When selling the Kite deal to investors, Gilead's former management team heavily emphasized a long-term vision in which CAR-T cell therapies would become a "cornerstone" of cancer care. While that could still come to pass — as the work of numerous biotechs invested in the space would suggest — Gilead's $1.6 billion in writedowns over the past two years show getting there isn't as easy as investors probably would like.
This year's $800 million charge, for example, is tied to a diminished outlook for Kite assets in indolent non-Hodgkin lymphoma, a slower growing subtype of the blood cancer.

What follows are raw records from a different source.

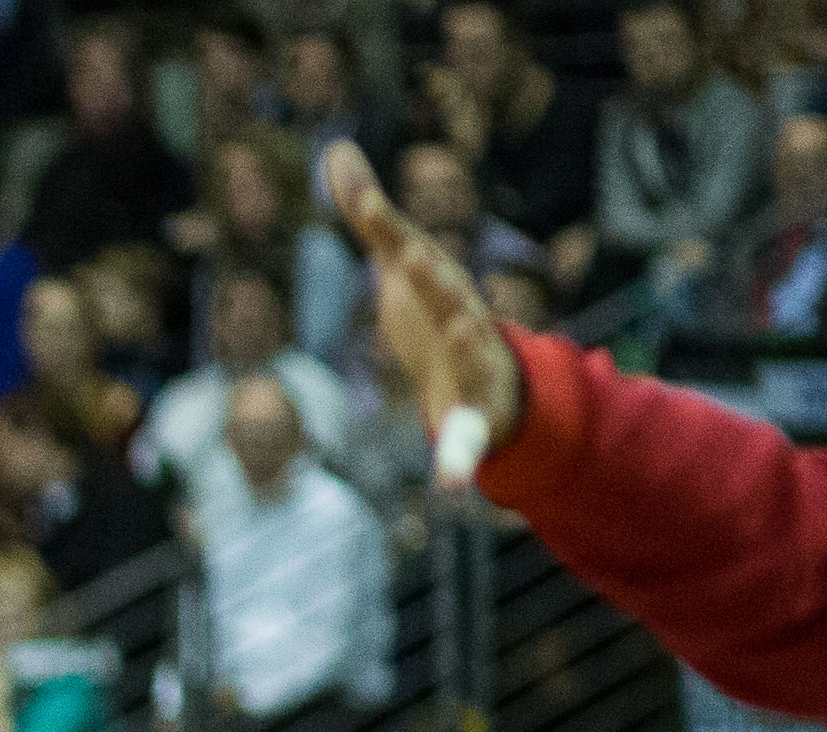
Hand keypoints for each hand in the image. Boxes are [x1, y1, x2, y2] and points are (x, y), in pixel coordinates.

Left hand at [334, 141, 524, 488]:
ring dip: (463, 351)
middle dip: (434, 279)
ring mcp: (476, 366)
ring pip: (473, 357)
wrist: (490, 381)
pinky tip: (454, 489)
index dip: (384, 226)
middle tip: (414, 260)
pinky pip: (471, 441)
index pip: (410, 250)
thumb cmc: (437, 314)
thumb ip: (371, 213)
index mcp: (440, 287)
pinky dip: (462, 463)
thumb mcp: (402, 266)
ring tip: (457, 336)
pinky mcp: (477, 417)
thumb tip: (336, 148)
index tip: (361, 203)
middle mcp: (465, 318)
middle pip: (448, 294)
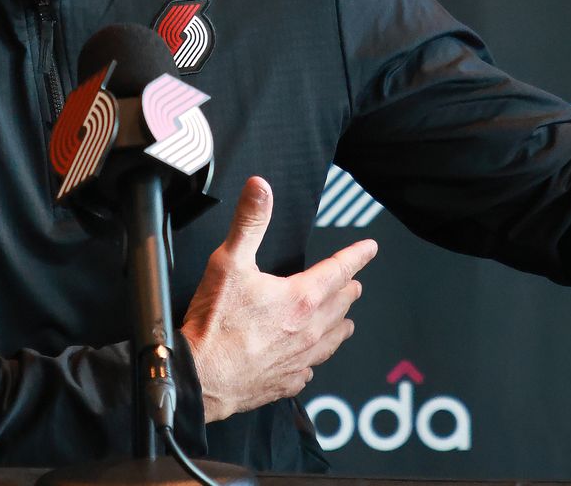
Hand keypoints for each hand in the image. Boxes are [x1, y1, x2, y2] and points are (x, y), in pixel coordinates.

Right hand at [179, 176, 376, 421]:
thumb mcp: (228, 261)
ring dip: (340, 325)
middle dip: (348, 290)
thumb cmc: (215, 323)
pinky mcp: (285, 381)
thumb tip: (260, 188)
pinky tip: (310, 361)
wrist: (201, 376)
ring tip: (346, 322)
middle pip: (340, 305)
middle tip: (354, 283)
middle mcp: (308, 329)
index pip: (339, 270)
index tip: (370, 248)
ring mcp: (299, 358)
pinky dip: (313, 360)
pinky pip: (309, 370)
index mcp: (300, 298)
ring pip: (332, 340)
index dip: (357, 255)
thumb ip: (249, 221)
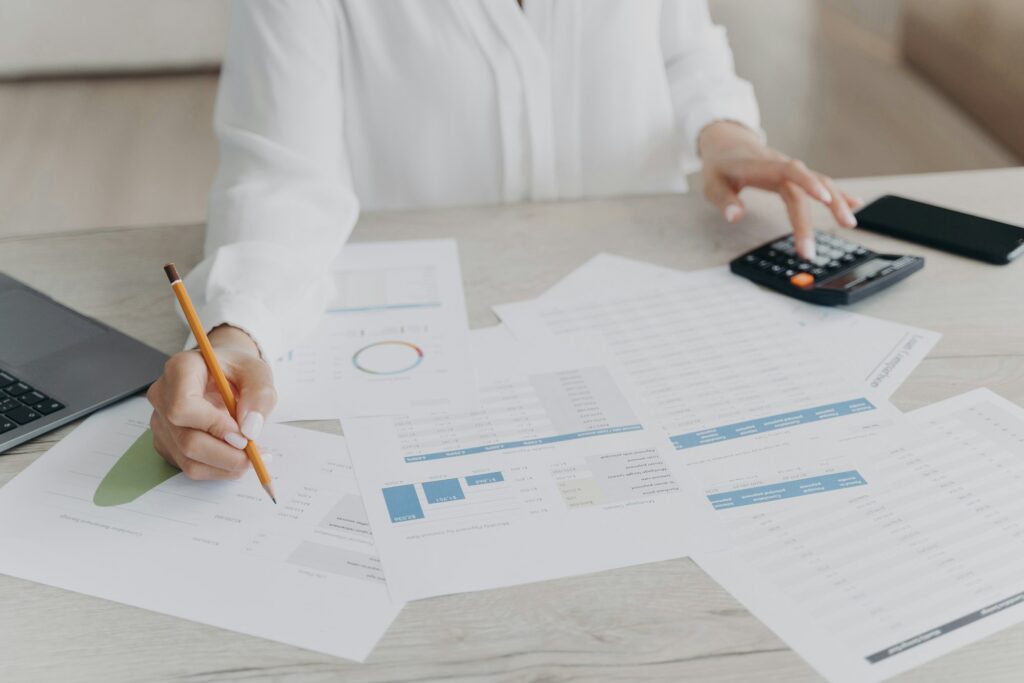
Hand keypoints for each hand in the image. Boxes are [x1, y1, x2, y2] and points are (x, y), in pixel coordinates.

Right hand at [146, 325, 276, 479]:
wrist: (225, 374)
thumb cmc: (237, 370)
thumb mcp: (258, 372)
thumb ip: (259, 395)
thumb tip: (249, 429)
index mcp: (181, 369)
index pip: (183, 406)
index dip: (214, 426)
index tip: (242, 434)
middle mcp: (162, 396)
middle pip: (187, 440)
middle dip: (226, 454)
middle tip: (255, 453)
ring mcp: (161, 422)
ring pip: (189, 459)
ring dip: (226, 465)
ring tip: (252, 455)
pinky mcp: (167, 443)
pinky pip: (191, 466)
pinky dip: (219, 468)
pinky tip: (236, 455)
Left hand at [698, 121, 862, 258]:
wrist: (729, 145)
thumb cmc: (721, 167)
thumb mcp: (712, 183)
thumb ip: (723, 199)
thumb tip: (734, 216)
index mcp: (763, 166)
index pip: (790, 172)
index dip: (808, 182)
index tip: (822, 198)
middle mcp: (783, 166)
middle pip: (806, 188)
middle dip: (813, 217)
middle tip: (812, 248)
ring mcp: (793, 171)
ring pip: (821, 184)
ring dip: (837, 202)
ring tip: (850, 224)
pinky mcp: (797, 177)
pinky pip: (821, 184)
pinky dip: (838, 194)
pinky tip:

Gilead expects to have data in the second half of this year from a Phase 3 study testing Yescarta earlier in treatment, which, if positive, could expand the cell therapy's market and drive sales higher. An approval for a slightly different version of Yescarta, dubbed KTE-X19, would give Gilead another product to grow.
"If Yescarta is able to provide an undisputable benefit in this trial, it could help to open up a much larger market opportunity for the medication, which is something we would expect Gilead would definitely welcome," wrote Brian Skorney, an analyst at Baird, in a Feb. 5 note to investors.
But it's clear Kite alone won't be enough to help Gilead climb back from two years of rapidly declining hepatitis C sales, sustaining pressure on the company to explore other dealmaking.
So far, company CEO Dan O'Day has moved to tie Gilead's future closer with that of Belgian drugmaker Galapagos, developer of the rheumatoid arthritis drug filgotinib. O'Day acknowledged, however, the company has a "sense of urgency" to build up its research pipeline further, with oncology a likely target.
"We're actively pursuing and evaluating innovative programs and technologies externally to build our presence in oncology," said Merdad Parsey, Gilead's new chief medical officer, on a call with investors Tuesday evening.
Gilead's interest, Parsey noted, is in other cancer treatment approaches as well as cell therapy.